My two absolute faves were performed early – the aforementioned “Leave Them All Behind”, which was a huge, whirling, emotional roller coaster of a live tune, and the gorgeous steely melancholy of “Chrome Waves”. After that, it was a long stretch of songs from the two reunion albums. Highlights for me were the beautiful “Shadows Behind The Sun” and the more and more timely “Lannoy Point” from “Weather Diaries”, with its opening lines: “The face of reason equals treason / A treason against all reason.”

Given that it was the start of election week, the band were not shy of making comment on the current political situation, exhorting us to vote tactically. An even stronger message came across later in the week, at the Manchester gig on election night, where the screen behind the band flickered the message “Fuck Off Boris” before they took the stage. Now, of course, we all know what the outcome was, and I have to say that sitting here in the grim, post-election reality, I find myself yearning for that more hopeful feeling that we had only a few days ago.

The confidence that Ride possess currently is astounding. Eleven of the nineteen tracks played this night were from their last two albums, and the gig suffered not one bit for it. It’s interesting to contrast the newer Ride approach to the old. There’s a simplicity to their 90s tunes, from the hazy, even sci-fi-esque lyrical concepts, to the repetitiveness of the melodies, all leading to a sense of dreamy unreality. By contrast, the new tracks burst with seething commentary on the world we live in today. If there’s something I definitely could not have predicted about 2019 way back in the mists of 1992, it would be that of my favourite bands, it would be Ride and not the Manic Street Preachers making pointed political commentary in their lyrics and media presence.

After the run of newer tracks there followed couple of classics. “OX4”, with its huge chords and stomping bass, was massive yet still graceful and beautiful. And “Taste” was full of buoyant, youthful energy, inspiring many pockets of the seated balcony crowd to leap up and dance. A quick blast back into the present day came with the caustic “Kill Switch” and then it was a trio of very early tunes to finish the main set. “Drive Blind” very literally lived up to its name with its driving, pounding energy and blinding wig-out light show. And then the delicately pretty “In A Different Place” and joyously sad “Vapour Trail” brought things to a close.

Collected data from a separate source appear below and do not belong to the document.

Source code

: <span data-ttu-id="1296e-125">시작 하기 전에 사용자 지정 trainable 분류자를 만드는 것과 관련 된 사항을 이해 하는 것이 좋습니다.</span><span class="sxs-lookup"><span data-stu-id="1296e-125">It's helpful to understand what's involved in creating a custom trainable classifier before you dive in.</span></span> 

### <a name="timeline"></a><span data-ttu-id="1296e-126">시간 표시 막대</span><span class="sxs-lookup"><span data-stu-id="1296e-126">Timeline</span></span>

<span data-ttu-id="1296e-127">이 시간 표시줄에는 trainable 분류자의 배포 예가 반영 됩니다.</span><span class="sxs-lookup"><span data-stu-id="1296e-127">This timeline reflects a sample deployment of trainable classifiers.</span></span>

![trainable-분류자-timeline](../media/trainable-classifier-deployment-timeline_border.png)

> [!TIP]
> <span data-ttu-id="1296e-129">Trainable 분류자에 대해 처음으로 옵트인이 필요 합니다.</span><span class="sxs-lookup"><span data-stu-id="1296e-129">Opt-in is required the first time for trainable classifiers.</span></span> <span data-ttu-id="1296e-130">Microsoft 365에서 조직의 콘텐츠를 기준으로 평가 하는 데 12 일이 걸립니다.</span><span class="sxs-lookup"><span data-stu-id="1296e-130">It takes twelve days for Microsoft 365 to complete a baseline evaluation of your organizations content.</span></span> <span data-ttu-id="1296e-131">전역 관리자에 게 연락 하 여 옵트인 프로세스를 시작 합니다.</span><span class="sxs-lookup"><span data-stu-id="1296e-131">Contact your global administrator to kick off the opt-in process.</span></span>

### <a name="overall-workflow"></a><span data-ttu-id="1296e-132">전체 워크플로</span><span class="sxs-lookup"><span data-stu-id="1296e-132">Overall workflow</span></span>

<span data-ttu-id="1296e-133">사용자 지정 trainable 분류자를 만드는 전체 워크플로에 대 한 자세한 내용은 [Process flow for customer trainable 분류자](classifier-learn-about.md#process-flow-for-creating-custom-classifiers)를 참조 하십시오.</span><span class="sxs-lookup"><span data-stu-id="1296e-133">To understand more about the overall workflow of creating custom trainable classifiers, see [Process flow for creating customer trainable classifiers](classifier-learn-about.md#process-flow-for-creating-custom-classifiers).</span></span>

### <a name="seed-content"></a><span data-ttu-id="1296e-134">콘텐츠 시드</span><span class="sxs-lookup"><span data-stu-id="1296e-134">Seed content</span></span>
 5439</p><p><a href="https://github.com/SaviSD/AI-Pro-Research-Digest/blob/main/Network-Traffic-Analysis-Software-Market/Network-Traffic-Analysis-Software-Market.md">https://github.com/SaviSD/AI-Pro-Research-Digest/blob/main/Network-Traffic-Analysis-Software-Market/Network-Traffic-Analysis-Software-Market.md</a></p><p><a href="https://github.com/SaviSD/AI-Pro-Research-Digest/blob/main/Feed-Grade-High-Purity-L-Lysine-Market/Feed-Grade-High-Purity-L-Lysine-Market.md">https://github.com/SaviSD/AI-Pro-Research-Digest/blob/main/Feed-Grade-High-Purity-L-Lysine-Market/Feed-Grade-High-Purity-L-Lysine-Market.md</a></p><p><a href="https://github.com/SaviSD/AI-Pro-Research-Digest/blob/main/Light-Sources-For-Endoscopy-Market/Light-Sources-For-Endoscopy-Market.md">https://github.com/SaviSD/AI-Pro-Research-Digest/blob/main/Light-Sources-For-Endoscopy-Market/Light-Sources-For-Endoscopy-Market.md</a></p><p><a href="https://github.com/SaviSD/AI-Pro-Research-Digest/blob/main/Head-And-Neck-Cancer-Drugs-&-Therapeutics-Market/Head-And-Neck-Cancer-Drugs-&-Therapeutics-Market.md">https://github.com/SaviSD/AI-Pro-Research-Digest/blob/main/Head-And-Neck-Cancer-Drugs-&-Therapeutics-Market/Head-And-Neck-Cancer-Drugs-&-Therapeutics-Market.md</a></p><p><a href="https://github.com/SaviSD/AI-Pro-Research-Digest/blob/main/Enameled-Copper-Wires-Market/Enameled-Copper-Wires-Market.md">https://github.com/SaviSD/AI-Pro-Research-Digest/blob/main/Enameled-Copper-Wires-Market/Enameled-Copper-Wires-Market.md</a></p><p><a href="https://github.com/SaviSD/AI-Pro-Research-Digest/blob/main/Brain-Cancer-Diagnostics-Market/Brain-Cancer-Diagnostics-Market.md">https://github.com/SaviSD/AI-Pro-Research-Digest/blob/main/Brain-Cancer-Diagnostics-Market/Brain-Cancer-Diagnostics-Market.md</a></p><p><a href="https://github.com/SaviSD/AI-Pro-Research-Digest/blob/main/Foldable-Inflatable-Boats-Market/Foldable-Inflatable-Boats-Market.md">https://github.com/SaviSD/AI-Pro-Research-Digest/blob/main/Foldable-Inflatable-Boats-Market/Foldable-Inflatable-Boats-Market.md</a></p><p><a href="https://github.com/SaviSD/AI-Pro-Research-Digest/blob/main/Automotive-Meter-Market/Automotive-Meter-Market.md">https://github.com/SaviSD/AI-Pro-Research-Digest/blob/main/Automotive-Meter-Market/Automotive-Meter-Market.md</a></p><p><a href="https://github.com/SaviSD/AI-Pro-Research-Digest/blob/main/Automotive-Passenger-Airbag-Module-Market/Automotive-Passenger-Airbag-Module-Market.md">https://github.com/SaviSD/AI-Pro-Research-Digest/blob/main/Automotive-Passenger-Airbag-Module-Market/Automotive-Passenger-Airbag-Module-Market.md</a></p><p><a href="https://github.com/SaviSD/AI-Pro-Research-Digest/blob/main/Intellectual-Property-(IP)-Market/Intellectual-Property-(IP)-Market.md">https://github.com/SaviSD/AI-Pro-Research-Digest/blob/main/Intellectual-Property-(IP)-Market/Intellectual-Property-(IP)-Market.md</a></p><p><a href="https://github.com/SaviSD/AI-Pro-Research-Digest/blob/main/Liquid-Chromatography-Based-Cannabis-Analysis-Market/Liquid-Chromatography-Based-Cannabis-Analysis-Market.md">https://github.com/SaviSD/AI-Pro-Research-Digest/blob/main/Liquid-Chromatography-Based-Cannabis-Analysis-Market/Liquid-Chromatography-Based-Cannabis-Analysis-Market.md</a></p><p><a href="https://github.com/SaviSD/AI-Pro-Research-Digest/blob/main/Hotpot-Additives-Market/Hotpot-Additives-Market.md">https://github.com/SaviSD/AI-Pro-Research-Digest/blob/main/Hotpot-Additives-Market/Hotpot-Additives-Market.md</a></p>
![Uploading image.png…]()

We had a few brief moments to holler and stamp for an encore, and then the band returned to the baroque organ stylings that preface the utterly gorgeous “In This Room”, the final song from their latest album. And then, with an excellent sense of symmetry, the gig finished with the euphoric feedback squall of “Seagull”, the first song from their debut.

For me personally, as someone who was denied the chance to see this most incredible band live the first time round, Ride’s current renaissance is truly a wonderful thing. We may have ended this week with the UK in a much worse state than we began it, and never have the words “This Is Not A Safe Place” felt more apt, as we now face five years ahead of us where the UK is not going to be a safe place for anyone but the most wealthy and privileged. But in times like this, we need things that bring us together with those who believe in the same things as we do, like kindness over hatred, strength in diversity, and a sense of duty to help those less fortunate than us. And while the week may have ended with the opposite sentiments winning through, I’m so glad it began, for me, in a safe place, with one of the greatest bands of my lifetime.